A School Community Created through Traditional Ekete Basketry
By Che Sabalja, Art and Art Education, EdD Program, Teachers College, Columbia University/ Art Teacher, Montessori 31, Yonkers Public Schools
The complexity of social concerns which are not addressed in the school environment can be welcomed by the artistic process that incorporates self-reflection and discourse in visual arts education. Students may heighten social awareness to foster change within their community through personal narrative as a vital aspect of defining and taking ownership of their identity and sense of place.
The project used verbal and visual context focused on Effective Empathetic Learning
strategies to develop community. Guest artist, Ugo-Charles Onyewuchi, incorporated indigenous arts as a socio-cultural document in contemporary society to promote exchange and commonalities inspired by Ekete basket weaving. The community project led by an artist of color introducing non-western art forms facilitated a tangible learning opportunity for students from predominantly immigrant families.

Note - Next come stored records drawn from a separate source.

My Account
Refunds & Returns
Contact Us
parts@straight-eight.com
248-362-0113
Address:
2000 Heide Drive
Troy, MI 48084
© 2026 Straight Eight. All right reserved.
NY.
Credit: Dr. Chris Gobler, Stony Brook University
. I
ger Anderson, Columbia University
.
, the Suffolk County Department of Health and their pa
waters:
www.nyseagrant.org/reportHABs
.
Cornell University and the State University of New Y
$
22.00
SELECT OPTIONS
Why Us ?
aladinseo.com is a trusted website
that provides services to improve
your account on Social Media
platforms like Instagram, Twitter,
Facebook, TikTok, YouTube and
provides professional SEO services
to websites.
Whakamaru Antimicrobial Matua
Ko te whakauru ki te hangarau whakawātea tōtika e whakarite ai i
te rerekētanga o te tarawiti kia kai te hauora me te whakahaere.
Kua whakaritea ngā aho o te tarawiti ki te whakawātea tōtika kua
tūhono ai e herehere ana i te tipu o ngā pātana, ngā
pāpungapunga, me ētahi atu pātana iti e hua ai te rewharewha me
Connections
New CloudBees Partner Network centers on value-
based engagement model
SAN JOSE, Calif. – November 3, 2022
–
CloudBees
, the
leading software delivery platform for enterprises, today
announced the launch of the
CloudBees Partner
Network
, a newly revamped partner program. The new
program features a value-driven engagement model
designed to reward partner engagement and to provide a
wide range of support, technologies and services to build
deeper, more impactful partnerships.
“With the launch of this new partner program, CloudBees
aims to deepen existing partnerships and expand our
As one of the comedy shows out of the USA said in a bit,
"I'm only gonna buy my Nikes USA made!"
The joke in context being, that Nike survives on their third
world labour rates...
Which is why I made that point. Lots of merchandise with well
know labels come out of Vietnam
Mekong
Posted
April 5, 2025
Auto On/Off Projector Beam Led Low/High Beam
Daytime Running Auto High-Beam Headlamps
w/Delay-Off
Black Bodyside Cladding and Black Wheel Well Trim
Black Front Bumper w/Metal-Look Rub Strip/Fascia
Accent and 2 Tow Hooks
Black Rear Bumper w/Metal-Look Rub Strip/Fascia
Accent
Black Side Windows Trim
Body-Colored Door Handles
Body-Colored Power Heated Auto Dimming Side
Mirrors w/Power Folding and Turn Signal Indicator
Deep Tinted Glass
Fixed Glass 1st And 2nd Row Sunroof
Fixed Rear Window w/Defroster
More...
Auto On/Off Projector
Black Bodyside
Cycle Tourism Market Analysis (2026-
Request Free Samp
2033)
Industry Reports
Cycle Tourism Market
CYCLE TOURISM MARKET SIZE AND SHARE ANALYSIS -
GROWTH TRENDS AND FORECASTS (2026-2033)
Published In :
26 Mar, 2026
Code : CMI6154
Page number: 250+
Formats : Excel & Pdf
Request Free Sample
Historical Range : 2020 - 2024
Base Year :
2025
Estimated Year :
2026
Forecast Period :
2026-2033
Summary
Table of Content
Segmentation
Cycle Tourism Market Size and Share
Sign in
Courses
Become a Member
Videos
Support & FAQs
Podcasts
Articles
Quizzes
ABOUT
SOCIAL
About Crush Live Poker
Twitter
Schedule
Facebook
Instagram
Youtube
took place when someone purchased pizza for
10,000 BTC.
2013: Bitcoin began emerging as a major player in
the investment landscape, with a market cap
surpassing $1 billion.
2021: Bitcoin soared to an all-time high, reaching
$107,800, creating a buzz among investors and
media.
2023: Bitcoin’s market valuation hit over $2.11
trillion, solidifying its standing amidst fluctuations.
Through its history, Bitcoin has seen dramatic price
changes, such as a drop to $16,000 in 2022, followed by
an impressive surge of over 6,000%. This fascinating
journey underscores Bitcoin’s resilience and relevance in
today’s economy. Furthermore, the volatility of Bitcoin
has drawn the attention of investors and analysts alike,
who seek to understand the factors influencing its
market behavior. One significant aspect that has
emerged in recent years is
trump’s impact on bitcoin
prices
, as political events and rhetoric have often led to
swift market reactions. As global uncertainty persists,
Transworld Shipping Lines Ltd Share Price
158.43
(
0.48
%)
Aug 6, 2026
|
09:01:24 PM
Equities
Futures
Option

The project provided value and respect for art forms and cultural expression other than European derived and one in which the students identified with and were invested. The artistic exchange of multimodal narratives including musical playlists, choice of fabrics, reflective writing on stems, and collage, encompassed the students’ shared stories, histories, and journeys interweaving the school culture with the Yonkers community and beyond borders to Africa. By working as a holistic entity facilitated by narrative embedded within the baskets, students shared sense of community and discovered connections with each other in a contemporary setting.